JH-FK-05 treatment reduces organ fungal burden in multiple models of C. neoformans infection. (A) Experimental timelines for intranasal and intravenous models of C. neoformans infection. For both models, treatment groups included vehicle (gray), JH-FK-05 60 mg/kg (blue), fluconazole 12 mg/kg (red), and combination (purple). Treatment began on day 0 via i.p. injection and continued daily until the indicated endpoint. Each treatment group contained 5 female A/J mice. (B) Lung tissue fungal burdens from animals in the intranasal model. (C) Brain tissue fungal burdens from animals in the intravenous model.

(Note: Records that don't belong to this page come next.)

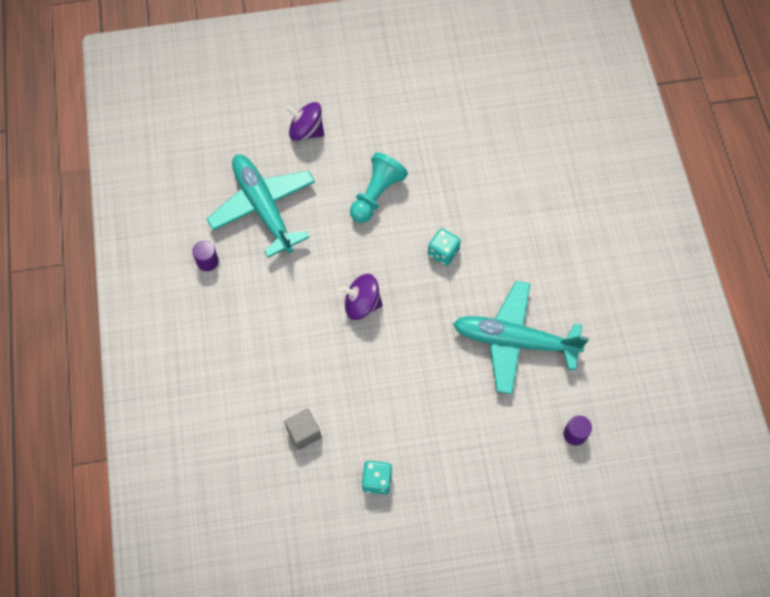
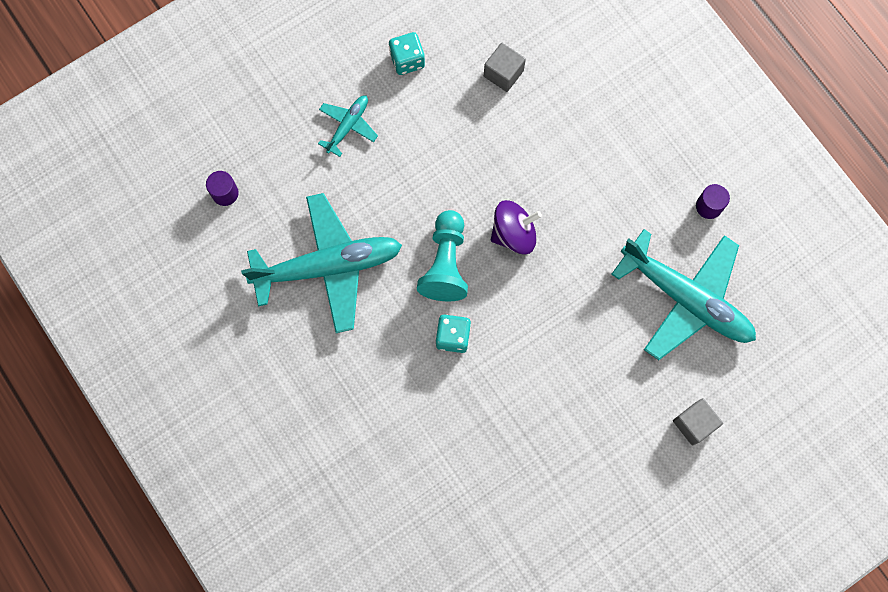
camera: 155 degrees right, 10 degrees up
purple spinning top [285,102,324,141] -> grey cube [673,398,723,446]
turquoise pawn [350,152,408,223] -> turquoise pawn moved to [417,210,468,301]
none -> turquoise plane [318,96,378,157]

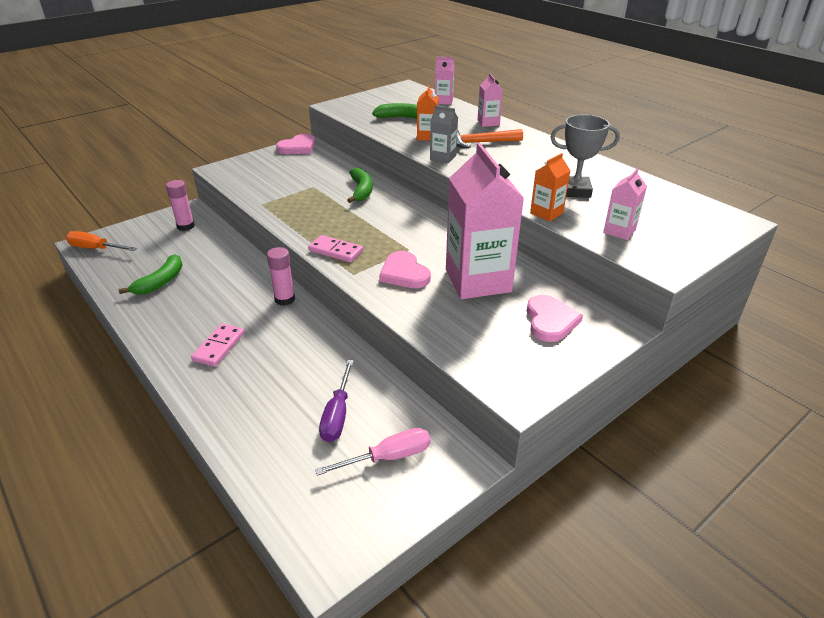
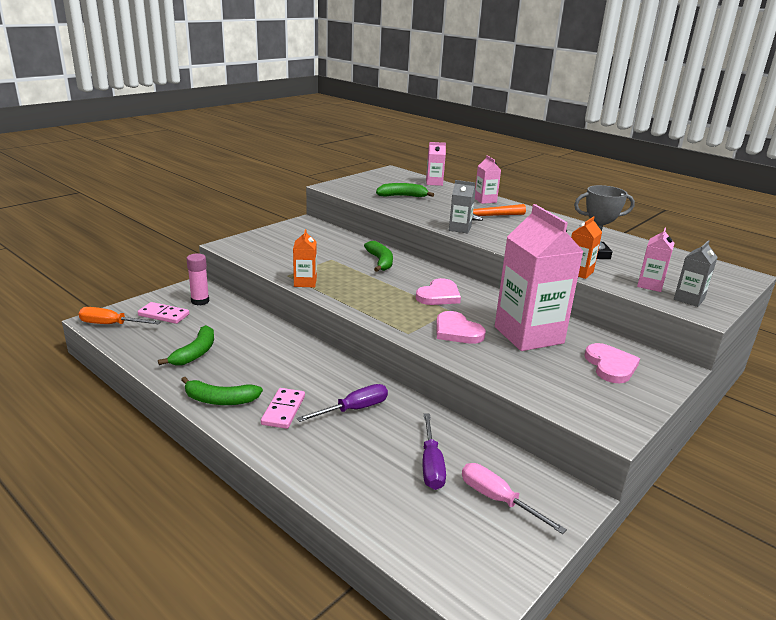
camera: 10 degrees left, 10 degrees down
pink glue stick [267,247,295,306] -> none
pink heart [276,134,315,154] -> pink heart moved to [416,278,461,305]
pink domino [308,235,363,262] -> pink domino moved to [138,302,189,324]
pink screwdriver [315,428,431,476] -> pink screwdriver turned 105 degrees counterclockwise [462,463,567,534]
orange carton [417,85,439,141] -> orange carton moved to [293,229,317,288]
none -> green banana [181,377,263,405]
none -> purple screwdriver [297,384,388,422]
none -> grey carton [674,240,718,307]

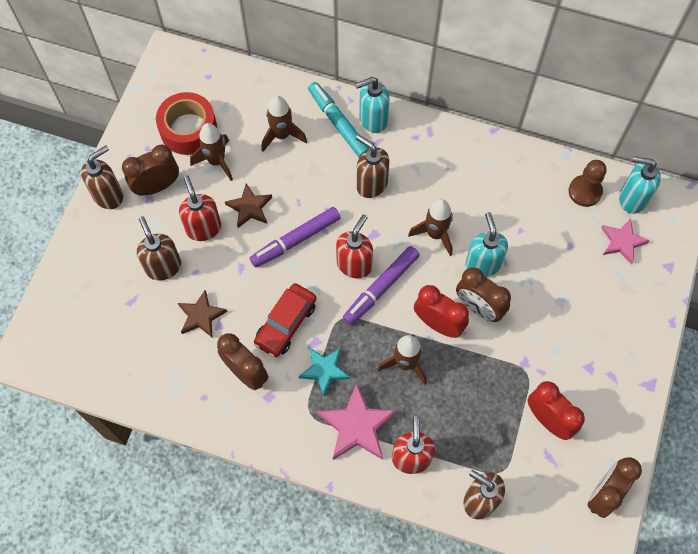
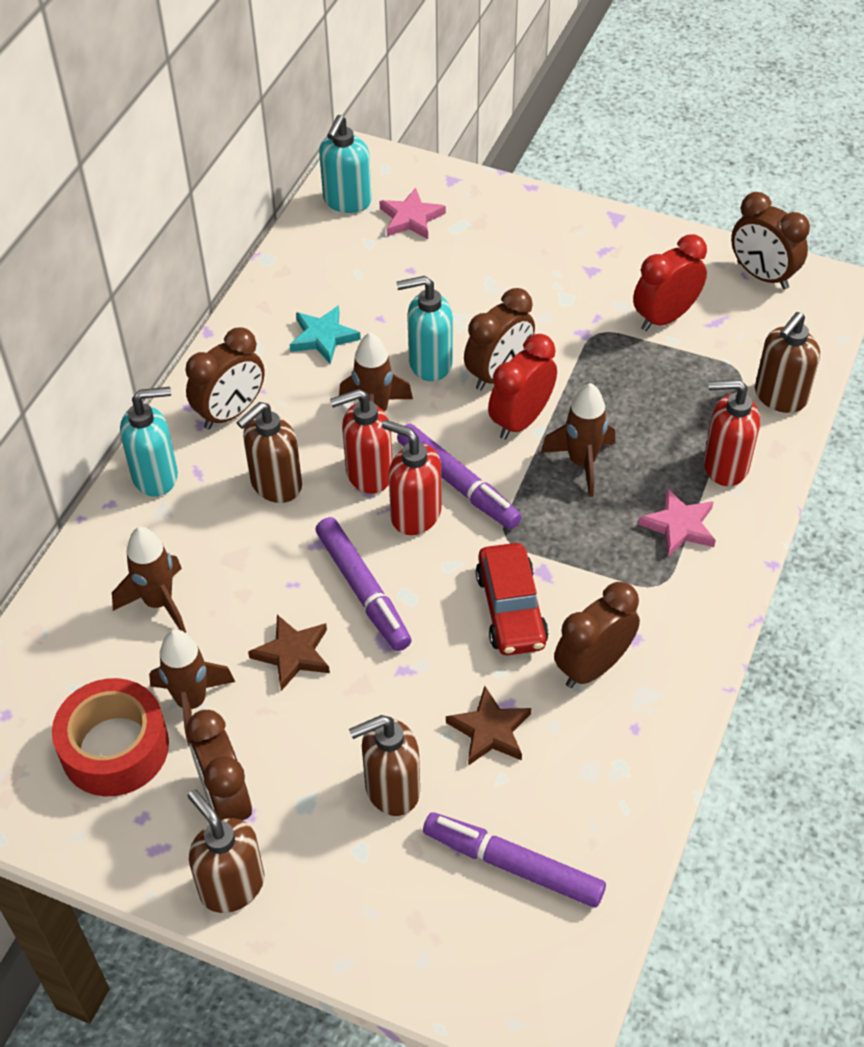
camera: 85 degrees left, 15 degrees down
red soap dispenser [179,175,221,241] -> red soap dispenser moved to [330,389,392,494]
red car [254,283,317,357] -> red car turned 45 degrees clockwise [476,543,549,655]
turquoise star [299,348,350,396] -> turquoise star moved to [290,305,361,364]
turquoise marker [308,82,370,158] -> none
pink star [317,384,397,460] -> pink star [638,488,716,557], size x0.66
turquoise soap dispenser [355,77,390,133] -> turquoise soap dispenser turned 90 degrees counterclockwise [120,387,178,497]
brown pawn [568,160,607,207] -> none
none -> brown clock [186,327,265,429]
none -> purple marker [423,812,606,908]

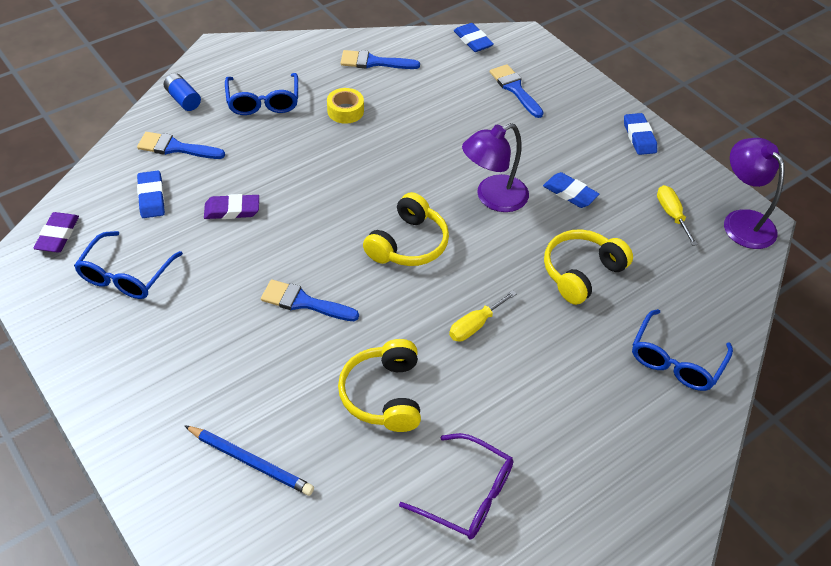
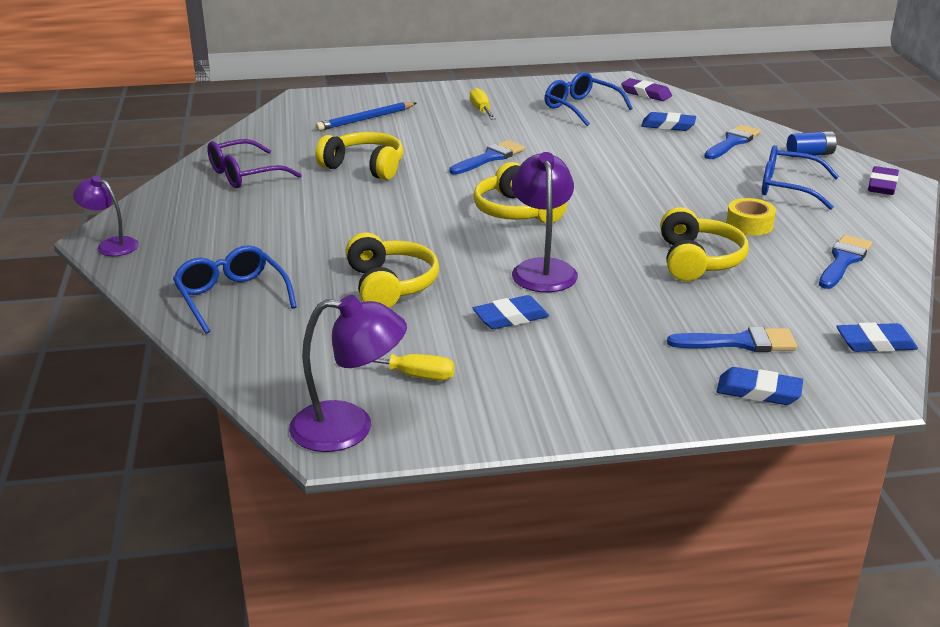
camera: 120 degrees right, 20 degrees down
purple eraser [204,194,259,219] -> purple eraser moved to [868,166,899,195]
yellow screwdriver [449,290,517,342] -> yellow screwdriver moved to [470,88,496,120]
blue eraser [624,113,657,155] -> blue eraser moved to [716,367,803,405]
none -> purple lamp [73,176,139,256]
none -> yellow headphones [660,207,749,281]

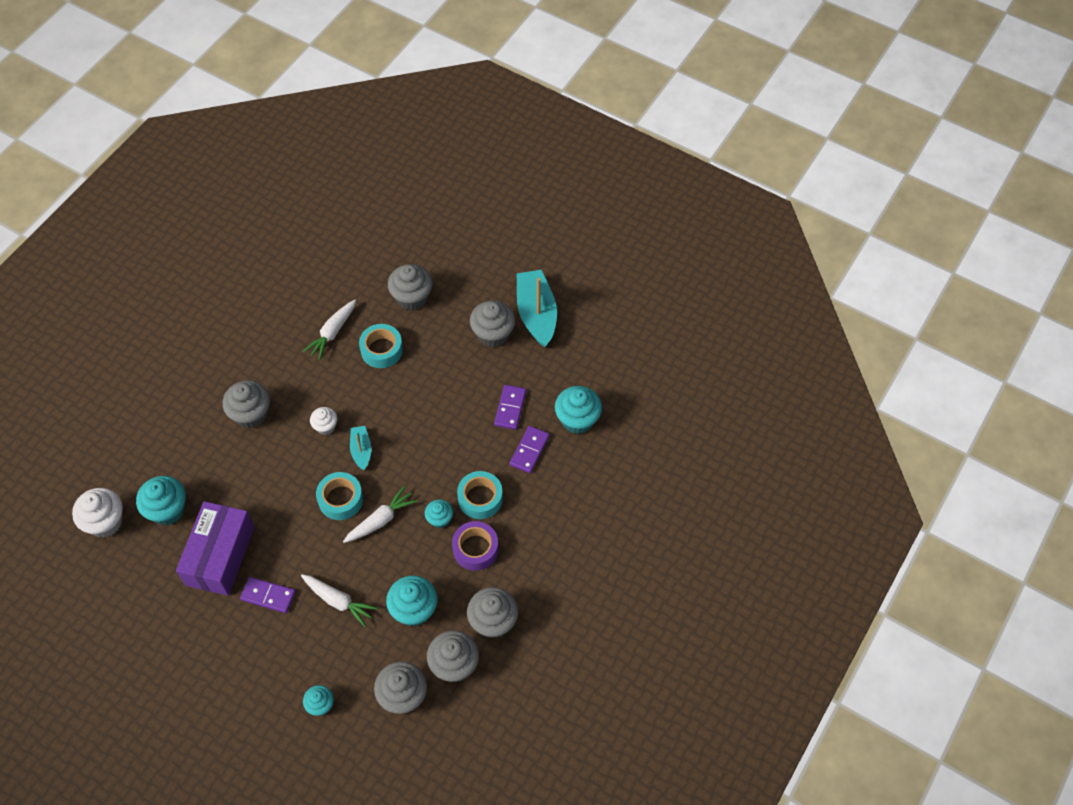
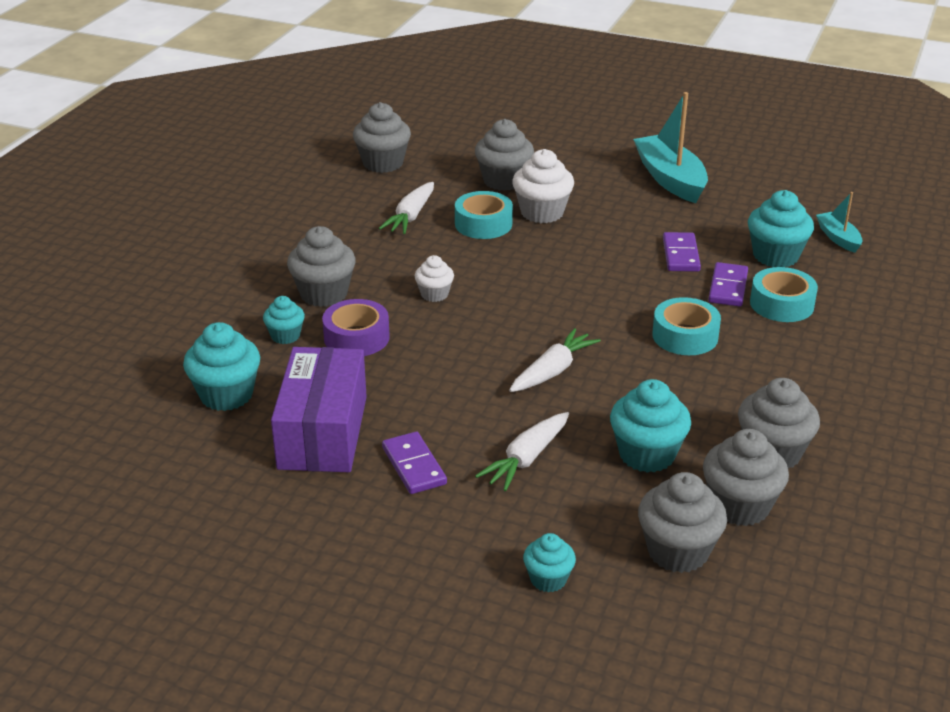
camera: 10 degrees left, 25 degrees down
white cupcake [72,488,123,538] -> white cupcake moved to [512,149,574,223]
purple domino [240,577,296,613] -> purple domino turned 60 degrees clockwise [382,432,447,494]
white carrot [301,574,378,627] -> white carrot turned 105 degrees clockwise [475,412,569,491]
turquoise tape [316,472,363,520] -> turquoise tape moved to [750,267,818,322]
turquoise boat [350,426,371,471] -> turquoise boat moved to [816,192,863,253]
turquoise cupcake [425,499,453,528] -> turquoise cupcake moved to [263,296,305,344]
purple tape [452,521,499,571] -> purple tape moved to [322,299,390,356]
grey cupcake [470,300,515,347] -> grey cupcake moved to [353,102,411,173]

For all plots, ****, P < 0.0001; ***, P < 0.001; **, P < 0.01; *, P < 0.05. Error bars indicate standard deviation.

FIG 5

JH-FK-05 treatment extends animal survival in murine model of cryptococcosis. (A) Survival plot of animals infected with C. neoformans H99 through intranasal instillation. Treatment groups included vehicle (black), JH-FK-05 60 mg/kg (blue), fluconazole 12 mg/kg (red), and combination (purple). Animals received treatment via i.p. injection daily for 14 days, and animals were monitored for health following treatment termination. Each treatment group consisted of 10 A/J female mice. (B) Survival curve pairwise comparisons by log-rank (Mantel-Cox) test.

FIG 6

Ligand atoms and protein residue contacts observed in MD simulations. Analysis of the significance of the observed contacts of human FKBP12 (hFKBP12) and C. neoformans FKBP12 (cnFKBP12) with JH-FK-05. (A) Stick representation of JH-FK-05 labeled for atoms making more significant contacts to hFKBP12 (magenta circles) and C. neoformans (cyan circles). (B) Residues of hFKBP12 (magenta) and C. neoformans (cyan) making more significant interactions with the ligand are shown in stick format on the ribbon protein structures. (C) Z-score graphs. Black circles represent Z-scores of C. neoformans FKBP12 contacts minus hFKBP12 contacts. More significant contacts for C. neoformans (ΔZ-score > 1) are labeled in cyan, while contacts more significant for the human protein (ΔZ-score < 1) are labeled in magenta.